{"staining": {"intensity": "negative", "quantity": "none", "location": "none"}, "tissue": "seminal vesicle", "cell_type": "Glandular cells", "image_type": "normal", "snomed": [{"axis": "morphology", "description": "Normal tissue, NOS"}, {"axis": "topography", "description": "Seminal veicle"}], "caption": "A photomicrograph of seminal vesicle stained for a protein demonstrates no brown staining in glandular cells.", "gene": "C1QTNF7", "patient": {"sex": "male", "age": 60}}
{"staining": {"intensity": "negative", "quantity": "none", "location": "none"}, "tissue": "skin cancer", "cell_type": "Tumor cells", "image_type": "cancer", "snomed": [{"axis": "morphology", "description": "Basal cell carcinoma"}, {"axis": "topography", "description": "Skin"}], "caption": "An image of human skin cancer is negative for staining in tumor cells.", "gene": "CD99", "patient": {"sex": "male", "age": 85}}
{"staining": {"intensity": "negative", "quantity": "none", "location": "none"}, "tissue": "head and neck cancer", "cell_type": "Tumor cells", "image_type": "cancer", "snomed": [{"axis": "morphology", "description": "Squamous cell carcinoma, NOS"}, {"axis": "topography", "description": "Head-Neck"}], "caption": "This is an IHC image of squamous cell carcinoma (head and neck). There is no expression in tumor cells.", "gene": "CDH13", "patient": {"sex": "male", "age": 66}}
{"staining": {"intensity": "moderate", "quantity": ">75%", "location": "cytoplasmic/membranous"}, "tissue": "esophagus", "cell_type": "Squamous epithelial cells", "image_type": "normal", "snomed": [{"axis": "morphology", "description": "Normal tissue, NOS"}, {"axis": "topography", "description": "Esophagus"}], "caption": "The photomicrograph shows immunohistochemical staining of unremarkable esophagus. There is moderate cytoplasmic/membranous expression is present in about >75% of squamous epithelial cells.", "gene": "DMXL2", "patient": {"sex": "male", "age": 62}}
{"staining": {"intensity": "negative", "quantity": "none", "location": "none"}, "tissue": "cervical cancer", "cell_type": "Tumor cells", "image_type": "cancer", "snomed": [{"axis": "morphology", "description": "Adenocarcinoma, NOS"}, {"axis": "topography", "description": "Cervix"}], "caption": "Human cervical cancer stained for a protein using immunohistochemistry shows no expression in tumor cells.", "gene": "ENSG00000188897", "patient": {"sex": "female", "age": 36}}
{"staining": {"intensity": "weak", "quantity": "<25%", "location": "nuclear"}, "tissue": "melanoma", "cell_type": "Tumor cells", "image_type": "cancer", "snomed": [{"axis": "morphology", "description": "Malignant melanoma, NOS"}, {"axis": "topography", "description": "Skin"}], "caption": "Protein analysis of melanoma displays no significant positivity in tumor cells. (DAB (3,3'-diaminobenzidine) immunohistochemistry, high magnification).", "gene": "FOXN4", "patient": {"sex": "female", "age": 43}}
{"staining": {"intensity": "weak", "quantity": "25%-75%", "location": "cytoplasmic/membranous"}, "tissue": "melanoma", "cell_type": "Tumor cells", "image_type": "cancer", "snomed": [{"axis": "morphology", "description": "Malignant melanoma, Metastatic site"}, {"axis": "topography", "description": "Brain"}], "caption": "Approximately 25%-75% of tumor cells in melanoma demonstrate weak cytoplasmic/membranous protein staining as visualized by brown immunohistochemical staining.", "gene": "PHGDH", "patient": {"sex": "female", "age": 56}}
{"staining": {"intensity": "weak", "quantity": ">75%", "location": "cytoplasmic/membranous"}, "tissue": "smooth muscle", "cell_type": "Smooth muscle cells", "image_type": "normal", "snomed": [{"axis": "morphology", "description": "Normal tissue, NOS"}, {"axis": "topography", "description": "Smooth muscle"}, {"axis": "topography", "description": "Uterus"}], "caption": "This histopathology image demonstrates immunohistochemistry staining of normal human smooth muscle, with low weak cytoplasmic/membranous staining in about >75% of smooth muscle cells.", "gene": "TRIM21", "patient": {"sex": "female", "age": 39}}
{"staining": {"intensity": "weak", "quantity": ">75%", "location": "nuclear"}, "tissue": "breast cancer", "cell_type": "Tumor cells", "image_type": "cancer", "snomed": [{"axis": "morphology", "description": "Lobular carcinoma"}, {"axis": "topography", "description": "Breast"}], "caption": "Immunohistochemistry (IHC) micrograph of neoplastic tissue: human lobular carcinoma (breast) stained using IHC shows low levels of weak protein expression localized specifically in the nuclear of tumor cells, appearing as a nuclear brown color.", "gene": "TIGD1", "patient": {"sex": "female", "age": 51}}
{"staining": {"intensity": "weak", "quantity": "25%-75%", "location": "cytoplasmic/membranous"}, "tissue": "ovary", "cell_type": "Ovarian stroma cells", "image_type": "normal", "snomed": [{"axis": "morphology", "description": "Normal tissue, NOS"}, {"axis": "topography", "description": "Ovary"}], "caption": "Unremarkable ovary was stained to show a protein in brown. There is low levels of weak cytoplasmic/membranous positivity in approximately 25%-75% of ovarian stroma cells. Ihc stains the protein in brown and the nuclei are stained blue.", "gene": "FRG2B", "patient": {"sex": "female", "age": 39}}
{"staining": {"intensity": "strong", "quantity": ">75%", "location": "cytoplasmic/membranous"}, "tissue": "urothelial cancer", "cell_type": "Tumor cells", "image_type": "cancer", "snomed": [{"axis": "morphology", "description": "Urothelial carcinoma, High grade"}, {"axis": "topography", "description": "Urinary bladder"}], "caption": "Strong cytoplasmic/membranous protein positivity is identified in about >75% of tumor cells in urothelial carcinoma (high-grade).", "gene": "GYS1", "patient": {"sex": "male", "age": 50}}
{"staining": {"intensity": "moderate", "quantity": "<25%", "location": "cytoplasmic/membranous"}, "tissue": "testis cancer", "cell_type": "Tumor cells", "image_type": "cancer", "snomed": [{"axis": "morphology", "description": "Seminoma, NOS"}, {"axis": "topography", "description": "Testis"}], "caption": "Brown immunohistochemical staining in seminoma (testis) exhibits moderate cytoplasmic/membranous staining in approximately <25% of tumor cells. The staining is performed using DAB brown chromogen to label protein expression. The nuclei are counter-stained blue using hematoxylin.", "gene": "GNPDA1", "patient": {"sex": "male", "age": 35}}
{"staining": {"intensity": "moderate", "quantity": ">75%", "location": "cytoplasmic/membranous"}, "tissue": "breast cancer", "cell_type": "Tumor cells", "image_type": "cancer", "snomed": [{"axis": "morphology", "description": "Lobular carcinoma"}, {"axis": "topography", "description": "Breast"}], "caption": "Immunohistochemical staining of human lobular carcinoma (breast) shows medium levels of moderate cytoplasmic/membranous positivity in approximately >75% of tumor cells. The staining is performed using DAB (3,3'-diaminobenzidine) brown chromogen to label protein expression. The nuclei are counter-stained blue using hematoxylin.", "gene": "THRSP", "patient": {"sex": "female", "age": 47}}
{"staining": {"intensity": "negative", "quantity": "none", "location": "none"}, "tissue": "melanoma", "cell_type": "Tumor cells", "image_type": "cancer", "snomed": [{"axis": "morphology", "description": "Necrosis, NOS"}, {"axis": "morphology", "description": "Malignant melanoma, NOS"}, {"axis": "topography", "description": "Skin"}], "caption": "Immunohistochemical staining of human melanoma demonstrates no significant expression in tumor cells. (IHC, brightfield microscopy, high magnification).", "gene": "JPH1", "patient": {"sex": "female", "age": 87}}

──────────────────────────────

• **Problem**: Line by line, restate the data exactly.

• **Exercise answer**:
{"staining": {"intensity": "negative", "quantity": "none", "location": "none"}, "tissue": "seminal vesicle", "cell_type": "Glandular cells", "image_type": "normal", "snomed": [{"axis": "morphology", "description": "Normal tissue, NOS"}, {"axis": "topography", "description": "Seminal veicle"}], "caption": "A photomicrograph of seminal vesicle stained for a protein demonstrates no brown staining in glandular cells.", "gene": "C1QTNF7", "patient": {"sex": "male", "age": 60}}
{"staining": {"intensity": "negative", "quantity": "none", "location": "none"}, "tissue": "skin cancer", "cell_type": "Tumor cells", "image_type": "cancer", "snomed": [{"axis": "morphology", "description": "Basal cell carcinoma"}, {"axis": "topography", "description": "Skin"}], "caption": "An image of human skin cancer is negative for staining in tumor cells.", "gene": "CD99", "patient": {"sex": "male", "age": 85}}
{"staining": {"intensity": "negative", "quantity": "none", "location": "none"}, "tissue": "head and neck cancer", "cell_type": "Tumor cells", "image_type": "cancer", "snomed": [{"axis": "morphology", "description": "Squamous cell carcinoma, NOS"}, {"axis": "topography", "description": "Head-Neck"}], "caption": "This is an IHC image of squamous cell carcinoma (head and neck). There is no expression in tumor cells.", "gene": "CDH13", "patient": {"sex": "male", "age": 66}}
{"staining": {"intensity": "moderate", "quantity": ">75%", "location": "cytoplasmic/membranous"}, "tissue": "esophagus", "cell_type": "Squamous epithelial cells", "image_type": "normal", "snomed": [{"axis": "morphology", "description": "Normal tissue, NOS"}, {"axis": "topography", "description": "Esophagus"}], "caption": "The photomicrograph shows immunohistochemical staining of unremarkable esophagus. There is moderate cytoplasmic/membranous expression is present in about >75% of squamous epithelial cells.", "gene": "DMXL2", "patient": {"sex": "male", "age": 62}}
{"staining": {"intensity": "negative", "quantity": "none", "location": "none"}, "tissue": "cervical cancer", "cell_type": "Tumor cells", "image_type": "cancer", "snomed": [{"axis": "morphology", "description": "Adenocarcinoma, NOS"}, {"axis": "topography", "description": "Cervix"}], "caption": "Human cervical cancer stained for a protein using immunohistochemistry shows no expression in tumor cells.", "gene": "ENSG00000188897", "patient": {"sex": "female", "age": 36}}
{"staining": {"intensity": "weak", "quantity": "<25%", "location": "nuclear"}, "tissue": "melanoma", "cell_type": "Tumor cells", "image_type": "cancer", "snomed": [{"axis": "morphology", "description": "Malignant melanoma, NOS"}, {"axis": "topography", "description": "Skin"}], "caption": "Protein analysis of melanoma displays no significant positivity in tumor cells. (DAB (3,3'-diaminobenzidine) immunohistochemistry, high magnification).", "gene": "FOXN4", "patient": {"sex": "female", "age": 43}}
{"staining": {"intensity": "weak", "quantity": "25%-75%", "location": "cytoplasmic/membranous"}, "tissue": "melanoma", "cell_type": "Tumor cells", "image_type": "cancer", "snomed": [{"axis": "morphology", "description": "Malignant melanoma, Metastatic site"}, {"axis": "topography", "description": "Brain"}], "caption": "Approximately 25%-75% of tumor cells in melanoma demonstrate weak cytoplasmic/membranous protein staining as visualized by brown immunohistochemical staining.", "gene": "PHGDH", "patient": {"sex": "female", "age": 56}}
{"staining": {"intensity": "weak", "quantity": ">75%", "location": "cytoplasmic/membranous"}, "tissue": "smooth muscle", "cell_type": "Smooth muscle cells", "image_type": "normal", "snomed": [{"axis": "morphology", "description": "Normal tissue, NOS"}, {"axis": "topography", "description": "Smooth muscle"}, {"axis": "topography", "description": "Uterus"}], "caption": "This histopathology image demonstrates immunohistochemistry staining of normal human smooth muscle, with low weak cytoplasmic/membranous staining in about >75% of smooth muscle cells.", "gene": "TRIM21", "patient": {"sex": "female", "age": 39}}
{"staining": {"intensity": "weak", "quantity": ">75%", "location": "nuclear"}, "tissue": "breast cancer", "cell_type": "Tumor cells", "image_type": "cancer", "snomed": [{"axis": "morphology", "description": "Lobular carcinoma"}, {"axis": "topography", "description": "Breast"}], "caption": "Immunohistochemistry (IHC) micrograph of neoplastic tissue: human lobular carcinoma (breast) stained using IHC shows low levels of weak protein expression localized specifically in the nuclear of tumor cells, appearing as a nuclear brown color.", "gene": "TIGD1", "patient": {"sex": "female", "age": 51}}
{"staining": {"intensity": "weak", "quantity": "25%-75%", "location": "cytoplasmic/membranous"}, "tissue": "ovary", "cell_type": "Ovarian stroma cells", "image_type": "normal", "snomed": [{"axis": "morphology", "description": "Normal tissue, NOS"}, {"axis": "topography", "description": "Ovary"}], "caption": "Unremarkable ovary was stained to show a protein in brown. There is low levels of weak cytoplasmic/membranous positivity in approximately 25%-75% of ovarian stroma cells. Ihc stains the protein in brown and the nuclei are stained blue.", "gene": "FRG2B", "patient": {"sex": "female", "age": 39}}
{"staining": {"intensity": "strong", "quantity": ">75%", "location": "cytoplasmic/membranous"}, "tissue": "urothelial cancer", "cell_type": "Tumor cells", "image_type": "cancer", "snomed": [{"axis": "morphology", "description": "Urothelial carcinoma, High grade"}, {"axis": "topography", "description": "Urinary bladder"}], "caption": "Strong cytoplasmic/membranous protein positivity is identified in about >75% of tumor cells in urothelial carcinoma (high-grade).", "gene": "GYS1", "patient": {"sex": "male", "age": 50}}
{"staining": {"intensity": "moderate", "quantity": "<25%", "location": "cytoplasmic/membranous"}, "tissue": "testis cancer", "cell_type": "Tumor cells", "image_type": "cancer", "snomed": [{"axis": "morphology", "description": "Seminoma, NOS"}, {"axis": "topography", "description": "Testis"}], "caption": "Brown immunohistochemical staining in seminoma (testis) exhibits moderate cytoplasmic/membranous staining in approximately <25% of tumor cells. The staining is performed using DAB brown chromogen to label protein expression. The nuclei are counter-stained blue using hematoxylin.", "gene": "GNPDA1", "patient": {"sex": "male", "age": 35}}
{"staining": {"intensity": "moderate", "quantity": ">75%", "location": "cytoplasmic/membranous"}, "tissue": "breast cancer", "cell_type": "Tumor cells", "image_type": "cancer", "snomed": [{"axis": "morphology", "description": "Lobular carcinoma"}, {"axis": "topography", "description": "Breast"}], "caption": "Immunohistochemical staining of human lobular carcinoma (breast) shows medium levels of moderate cytoplasmic/membranous positivity in approximately >75% of tumor cells. The staining is performed using DAB (3,3'-diaminobenzidine) brown chromogen to label protein expression. The nuclei are counter-stained blue using hematoxylin.", "gene": "THRSP", "patient": {"sex": "female", "age": 47}}
{"staining": {"intensity": "negative", "quantity": "none", "location": "none"}, "tissue": "melanoma", "cell_type": "Tumor cells", "image_type": "cancer", "snomed": [{"axis": "morphology", "description": "Necrosis, NOS"}, {"axis": "morphology", "description": "Malignant melanoma, NOS"}, {"axis": "topography", "description": "Skin"}], "caption": "Immunohistochemical staining of human melanoma demonstrates no significant expression in tumor cells. (IHC, brightfield microscopy, high magnification).", "gene": "JPH1", "patient": {"sex": "female", "age": 87}}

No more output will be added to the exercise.